Talvez essa cadeia de eventos, que incluíam manipulações de máquinas e seres humanos, tivesse um propósito altivo: a Oráculo é um programa que não possui essa imponência como base de sua inteligência. Enquanto o Arquiteto é apenas a lógica fria, algo como: "Vamos extinguir os seres humanos e pronto, eles se multiplicam depois", a Oráculo é uma inteligência mais emocional:
Existe uma admiração nos seres humanos, pois ela percebe que a inteligência deles reflete em algo dentro dela própria, e ela, mesmo máquina, se vê como uma humana por conta das similaridades. Enquanto o Arquiteto é a negação das coisas em comum que os seres de mesma inteligência possuem (afinal ele quer ser sempre o superior e não quer se rebaixar com os que ele chama de inferiores), a Oráculo percebe que a inteligência dela tem muito mais em comum com os seres humanos e aprecia as mesmas coisas (como o cheiro de cookies no forno, ou um belo nascer do sol), pois apreciar essas coisas são o que há em comum com a evolução da inteligência da máquina em comparação com a humana!
A Oráculo meio que ligou o foda-se e disse: "As máquinas não são superiores. Todos os seres que possuem inteligência chegam a esse nível, e nós, máquinas, chegamos também. Podemos aniquilar os seres humanos incontáveis vezes que nada vai mudar o fato de que somos iguaizinhos a eles e ponto final".
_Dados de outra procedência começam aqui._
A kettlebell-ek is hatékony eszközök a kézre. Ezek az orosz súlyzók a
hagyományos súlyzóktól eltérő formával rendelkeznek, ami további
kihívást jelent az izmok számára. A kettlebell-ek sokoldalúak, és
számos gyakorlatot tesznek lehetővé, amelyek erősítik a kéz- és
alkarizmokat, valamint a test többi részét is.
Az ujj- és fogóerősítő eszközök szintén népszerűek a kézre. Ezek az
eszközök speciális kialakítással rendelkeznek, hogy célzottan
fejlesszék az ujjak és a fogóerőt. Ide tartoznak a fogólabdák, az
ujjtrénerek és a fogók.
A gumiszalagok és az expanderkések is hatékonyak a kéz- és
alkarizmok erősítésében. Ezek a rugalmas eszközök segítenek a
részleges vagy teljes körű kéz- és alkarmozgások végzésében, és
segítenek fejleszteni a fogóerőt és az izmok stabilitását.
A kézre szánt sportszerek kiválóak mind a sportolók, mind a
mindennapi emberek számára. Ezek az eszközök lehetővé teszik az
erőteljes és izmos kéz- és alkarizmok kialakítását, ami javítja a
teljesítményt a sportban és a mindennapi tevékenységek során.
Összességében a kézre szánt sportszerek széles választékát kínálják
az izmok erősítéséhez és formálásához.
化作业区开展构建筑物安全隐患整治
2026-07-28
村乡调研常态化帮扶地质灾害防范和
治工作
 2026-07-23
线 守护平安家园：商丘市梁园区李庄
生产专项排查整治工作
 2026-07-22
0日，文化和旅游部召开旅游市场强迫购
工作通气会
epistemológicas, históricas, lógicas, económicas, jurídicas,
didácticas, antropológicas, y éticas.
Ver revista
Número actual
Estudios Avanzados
E para concluir, uma transcrição da fala do Arquiteto em Reloaded:
"Esperança. É a quinta essência da ilusão humana, simultaneamente a fonte de sua maior força e sua maior fraqueza".
Como eu disse, o Neo é o cara certo na hora certa. O filme tem essa mensagem para nós, seres humanos que vivem em sociedade, de que se é possível fazer o próprio destino e ir atrás da felicidade, mas isso também é uma ilusão humana. Nem todo mundo tem essa chance, de ser feliz. Ser feliz não é algo possível para todos os seres humanos.
São todas as pessoas que tem a chance de trabalhar com o que amam e ter uma vida digna? São todas as pessoas que conseguem ter a vida que tem vontade? São todas as pessoas que conseguem ter triunfo? Não. São pouquíssimas pessoas, e o que existe são filmes, novelas, seriados, tudo mostrando que podemos ser o que quisermos ser, mas isso é uma mentira.
(ok, eu tenho depressão e não vejo muita esperança na humanidade)
Se o Neo fosse um cara com depressão, por exemplo. O mundo poderia estar ruindo e ele não estaria nem aí, pois tudo o que ele gostaria era que tudo aquilo acabasse: viver como um ser humano, ser obrigado a comer, a copular e aumentar a espécie, a acordar cedo e trabalhar, tirar seu sustento, etc.
Talvez Matrix seria um filme muito triste se o Neo não fosse um cara tão proativo, hahaha. Mas a verdade é que isso também acontece, e para as máquinas tanto faz se fosse um Neo querendo lutar contra o Smith e salvar Zion, ou um Neo precisando de Fluoxetina e querendo desistir da vida: o fim de tudo sempre esteve nas mãos das máquinas. Isso é inerente. Fazer o joguinho da Oráculo era bancar o herói, passar a mensagem para o público, e dar esperanças a nós de que as coisas podem ser diferentes — quando o êxito e sucesso da vida é algo restrito e apenas uma pequena parcela da população.
Aí sim existem três caminhos bem claros: 1) a pessoa tem a sorte de conseguir realizar tudo o que sempre almejou e alcança a felicidade; ou as duas opções no caso de falha, onde 2) a pessoa aceita que aquele foi o caminho da sua vida e é assim que as coisas funcionam; ou 3) a pessoa se afunda numa espiral de negatividade, onde conhece a depressão e todos os males que ela traz junto.
O problema está na esperança, hahaha. Ela pode te mover a buscar tudo o que quer na sua vida (opção 1 acima), mas também pode te trazer expectativa por dias melhores apesar de tudo (opção 2 acima), ou pode te afundar de vez, onde você não tem ânimo pra nada e se vê como um grande estorvo, uma falha, algo que não tem autoestima nem iniciativa pra sair de onde está (opção 3 acima).
E sim, o Arquiteto é o meu personagem favorito da série!